Team XFOX, a group of mechatronics and computing science students, pose with their first place trophy and medals for constructing the best robot (foreground) at the 2017 Rembrandt Robotics Competition.

Inaugural robotics competition challenges students to merge art and engineering

November 22, 2017

See the photo album of the event here:

The Applied Science Building atrium was abuzz last Friday evening as students competed in the final round of the 2017 Rembrandt Robotics Competition. The challenge: build a robot capable of reproducing (i.e. drawing or painting) a given image.

“It’s a fantastic outlet for students both in terms of creativity and what they’ve learned technically, to put it all together and have a bit of fun.
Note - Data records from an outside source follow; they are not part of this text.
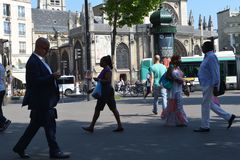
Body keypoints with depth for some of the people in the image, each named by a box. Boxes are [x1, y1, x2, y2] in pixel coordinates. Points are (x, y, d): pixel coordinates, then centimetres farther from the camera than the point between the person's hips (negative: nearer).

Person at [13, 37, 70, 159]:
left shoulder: (39, 60, 15)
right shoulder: (33, 62, -16)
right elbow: (35, 81, -24)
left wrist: (53, 76, 11)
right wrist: (52, 77, -28)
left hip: (45, 100, 10)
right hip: (40, 100, -10)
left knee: (35, 125, 15)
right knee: (50, 126, -2)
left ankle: (20, 148, 24)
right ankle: (54, 151, 8)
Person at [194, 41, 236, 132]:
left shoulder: (211, 57, -16)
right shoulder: (208, 57, 16)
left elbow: (215, 73, -21)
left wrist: (215, 86, -23)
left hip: (209, 85, -10)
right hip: (206, 85, 10)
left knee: (205, 105, -3)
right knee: (210, 104, 14)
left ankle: (205, 126, 6)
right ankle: (228, 117, 17)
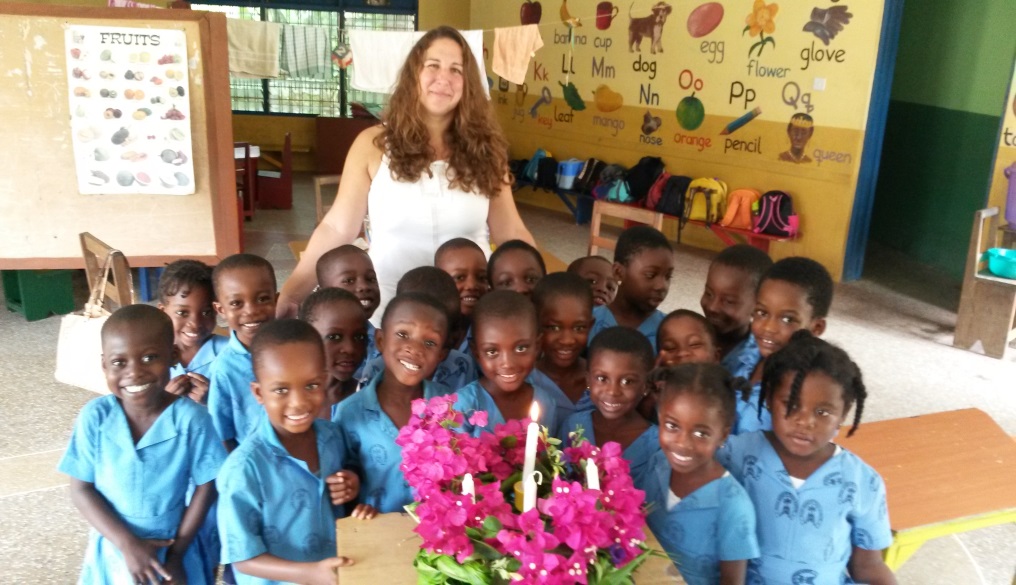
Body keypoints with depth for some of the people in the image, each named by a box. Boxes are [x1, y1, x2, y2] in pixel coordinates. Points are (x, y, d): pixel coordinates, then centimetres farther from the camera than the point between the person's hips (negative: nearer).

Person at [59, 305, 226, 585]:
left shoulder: (191, 417, -20)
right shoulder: (95, 416, -15)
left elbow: (206, 487, -10)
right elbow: (81, 490, -9)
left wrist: (176, 553, -8)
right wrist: (128, 544, -15)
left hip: (174, 546, -1)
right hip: (114, 548, 1)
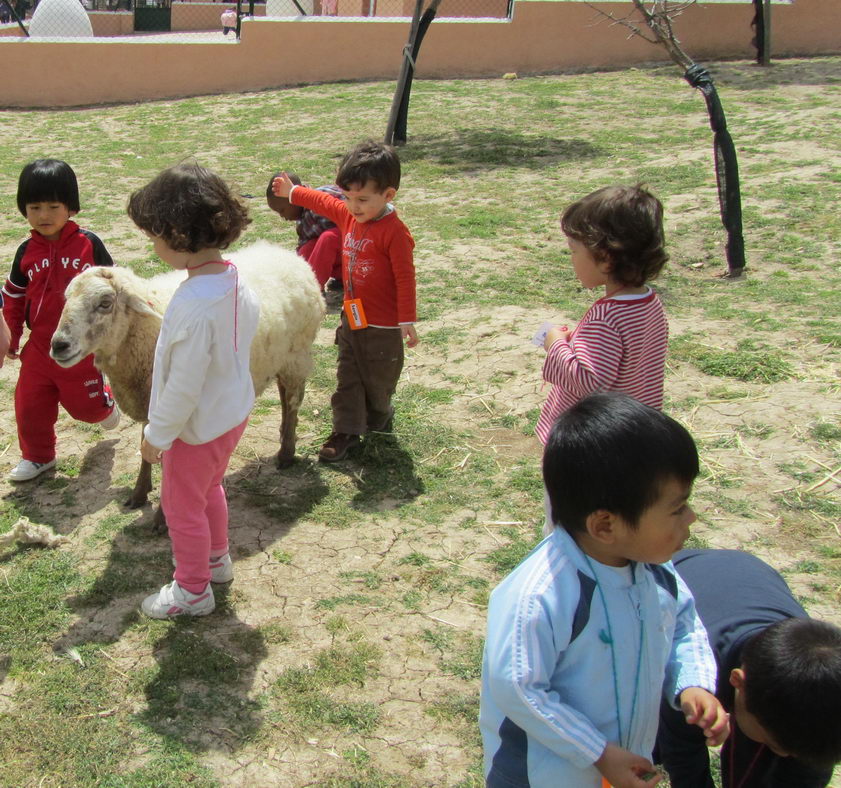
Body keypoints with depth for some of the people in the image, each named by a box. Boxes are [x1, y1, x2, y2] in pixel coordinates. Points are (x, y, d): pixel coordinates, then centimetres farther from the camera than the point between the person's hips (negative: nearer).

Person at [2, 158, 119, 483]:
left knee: (85, 404, 11)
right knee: (29, 406, 8)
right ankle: (37, 456, 32)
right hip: (39, 346, 3)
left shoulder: (89, 244, -12)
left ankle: (106, 403, 46)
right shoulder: (26, 252, -2)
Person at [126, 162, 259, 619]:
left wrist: (157, 433, -14)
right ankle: (217, 558, 50)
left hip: (199, 426, -8)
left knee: (182, 504, 13)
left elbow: (184, 384, -29)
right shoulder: (234, 280, -8)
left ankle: (193, 590, 30)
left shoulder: (194, 304, -34)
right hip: (234, 411, 9)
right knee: (209, 489, 30)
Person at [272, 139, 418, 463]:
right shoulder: (348, 215, 0)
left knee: (378, 380, 12)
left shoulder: (394, 232, -23)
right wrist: (293, 192, 33)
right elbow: (324, 202, 20)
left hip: (383, 326, -7)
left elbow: (405, 278, -20)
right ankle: (345, 431, 20)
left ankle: (379, 419, 38)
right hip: (351, 319, 7)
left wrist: (407, 321, -19)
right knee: (347, 378, 11)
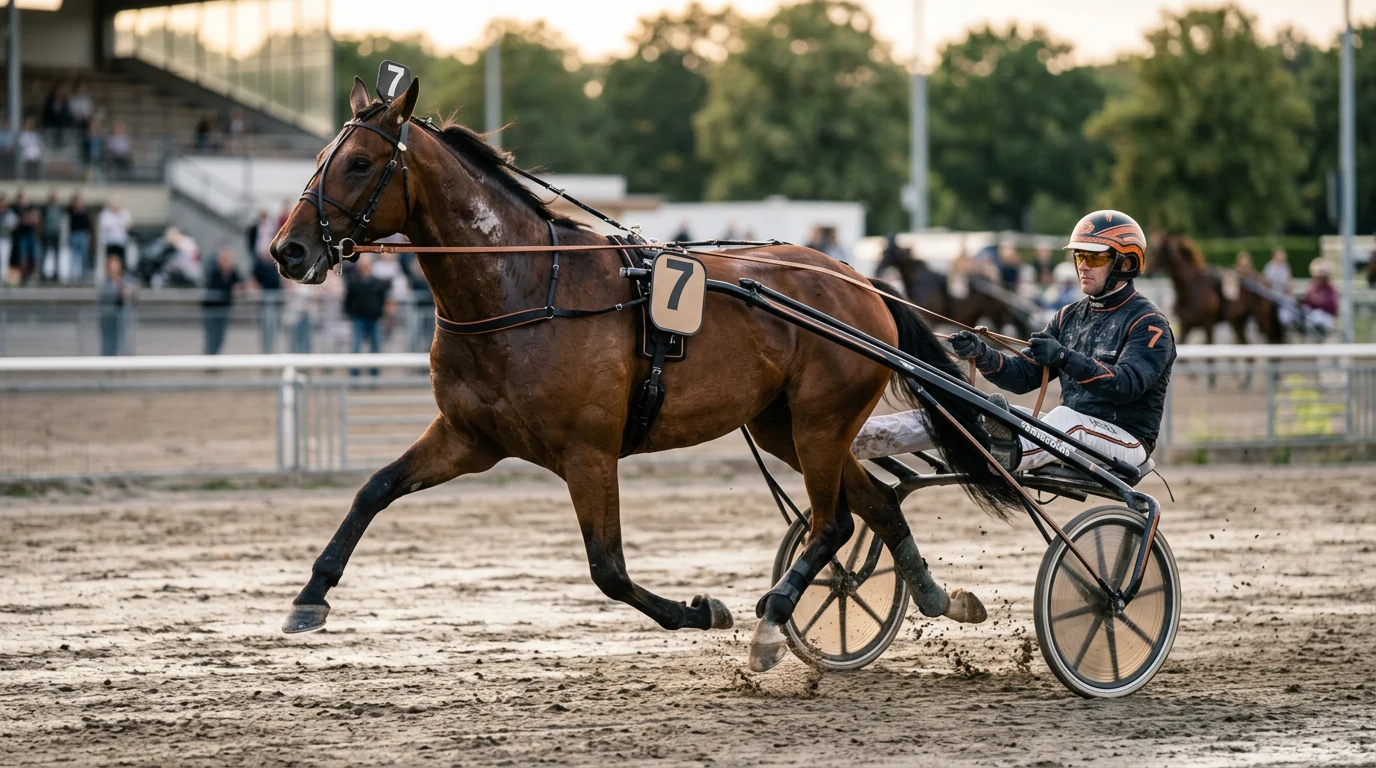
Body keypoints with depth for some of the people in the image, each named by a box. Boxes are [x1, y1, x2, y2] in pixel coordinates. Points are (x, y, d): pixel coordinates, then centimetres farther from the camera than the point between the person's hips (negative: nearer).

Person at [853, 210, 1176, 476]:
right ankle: (850, 438, -22)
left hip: (1123, 439, -7)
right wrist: (982, 356, -9)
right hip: (1069, 437, 7)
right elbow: (1024, 376, 11)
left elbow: (1127, 384, -23)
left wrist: (1065, 359, -35)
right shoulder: (1070, 317, 18)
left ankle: (1013, 454, -73)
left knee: (1068, 417, -40)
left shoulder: (1148, 323, -6)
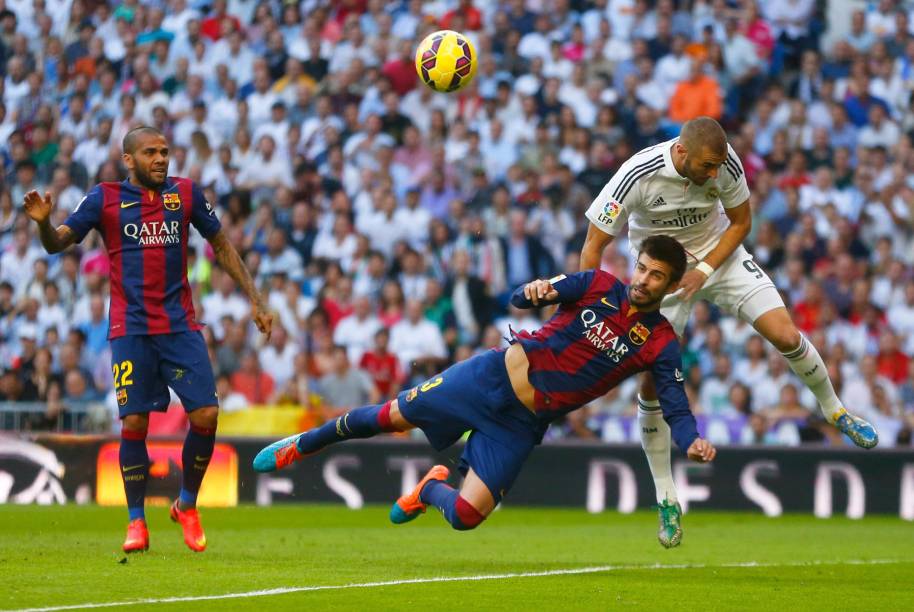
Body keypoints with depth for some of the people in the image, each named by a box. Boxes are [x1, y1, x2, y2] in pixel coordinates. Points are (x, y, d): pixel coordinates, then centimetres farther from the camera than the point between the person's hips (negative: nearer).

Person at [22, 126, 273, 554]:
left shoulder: (186, 194, 7)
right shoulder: (105, 198, 1)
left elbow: (221, 246, 17)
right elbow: (57, 243, 0)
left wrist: (254, 299, 14)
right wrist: (43, 222, -23)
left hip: (181, 325, 2)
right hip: (130, 329, -2)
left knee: (206, 414, -8)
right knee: (134, 422, -7)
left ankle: (187, 506, 14)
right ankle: (136, 522, 8)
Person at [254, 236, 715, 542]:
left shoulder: (659, 343, -6)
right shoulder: (598, 286, -4)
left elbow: (675, 407, -13)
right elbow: (519, 300, -10)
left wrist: (691, 443, -35)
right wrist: (535, 291, -35)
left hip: (521, 423, 0)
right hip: (496, 375, 0)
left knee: (466, 516, -10)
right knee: (391, 416, 1)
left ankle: (432, 490, 28)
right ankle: (300, 446, 29)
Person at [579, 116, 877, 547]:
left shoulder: (725, 164, -22)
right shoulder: (638, 175, -30)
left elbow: (740, 221, -3)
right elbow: (594, 245, -22)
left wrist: (705, 270, -16)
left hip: (718, 254, 2)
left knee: (786, 337, -11)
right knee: (652, 380, -10)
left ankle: (834, 410, 19)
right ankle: (666, 498, 4)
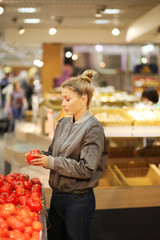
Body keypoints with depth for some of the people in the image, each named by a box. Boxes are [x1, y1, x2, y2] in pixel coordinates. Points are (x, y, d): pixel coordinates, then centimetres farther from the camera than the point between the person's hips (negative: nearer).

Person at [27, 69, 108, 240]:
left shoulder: (93, 128, -17)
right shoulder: (63, 123, 6)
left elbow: (86, 169, -21)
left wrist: (51, 162, -22)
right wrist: (41, 156, -6)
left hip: (78, 201, -7)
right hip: (57, 195, 7)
It’s great to see a mix of students from all our schools,” says Kevin Oldknow, associate dean of the Faculty of Applied Sciences (FAS).

Organized by the FAS student affairs unit, the competition provided an opportunity for students to work with peers from across the three schools: Computing Science, Engineering Science and Mechatronic Systems Engineering.

The challenge began in February, and since then students have been building and testing their robots. Only a handful of teams remained by November and they participated in the final round in front of an audience of students, staff, faculty and a six-member judging panel representative of all three schools.

“We’re evaluating the mechanical and software design of the robot, the quality of the output image, as well as the poster presentation where the team explained their design strategy and how the robot works,” noted Gary Houghton, one of the judges from the School of Engineering Science, as he finalized his scores.

“Finally, we’re also considering how diverse the teams are in terms of the representation of junior and senior students, genders and different schools.”

The other judges included senior lecturers Steve Whitmore and Michael Sjoerdsma from the School of Engineering Science, Corbett Gildersleve and professor Angelica Lim from the School of Computing Science, and lecturer Amr Marzouk from the School of Mechatronic Systems Engineering.

Teams were given 90 minutes to complete the final challenge, which was to reproduce the 1969 “Takht-i-Sulayman Variation I” painting from Frank Stella’s Protractor Series.

The atmosphere was akin to a spectator sport: there was a countdown clock on display, audience members cheering and taking fan pictures with their favourite teams, ballot voting for the people’s choice award and an awards presentation that seemed more like a medal ceremony from a world championship event.

“We wanted to create an event where the spectators could engage with the participants and discuss the technical details of the robots in a fun manner,” says FAS student affairs coordinator Angelica Sypal-Kohout who was also the competition organizer and host.

In the end, only one team could take home the trophy and first place prize, which was selected to be XFOX, a team of computing science and mechatronics students.

The complete list of the team placements is provided below:

First Place – XFOX
Jagjot Singh, Ka Bo Law, Gagandeep Singh Bajwa, Jack Neng, Prithi Pal Singh

Second Place – Team Drawesome
John Nguyen, Michael Lam, Joshua Shin, Caleb Taylor, Eric Liu

Third Place and People’s Choice – Pacific Robotics
Andrey Gromov, Milos Lazic, Parshant Bombhi, Chris Connor, Nicholas Ip

Fourth Place – Remnants of Rembrandt
Alvin Ho, Caitlin Finnigan, Devpreet Bhullar, Elvis Eshikena, Rachel George, Refayet Siam

For an event that merged art and engineering, it was fitting that the cash prizes were accompanied by awards that were a work of beauty as well: medals constructed in-house using recycled wood in the shape of a painter’s palette (for placement medals) or a paintbrush (for people’s choice medal), as well as a 3D printed trophy for the first place winner. The winning team’s name will also be engraved on the FAS competition plaque that will be kept on display and acknowledge the winners of the 2017 and future years’ competitions.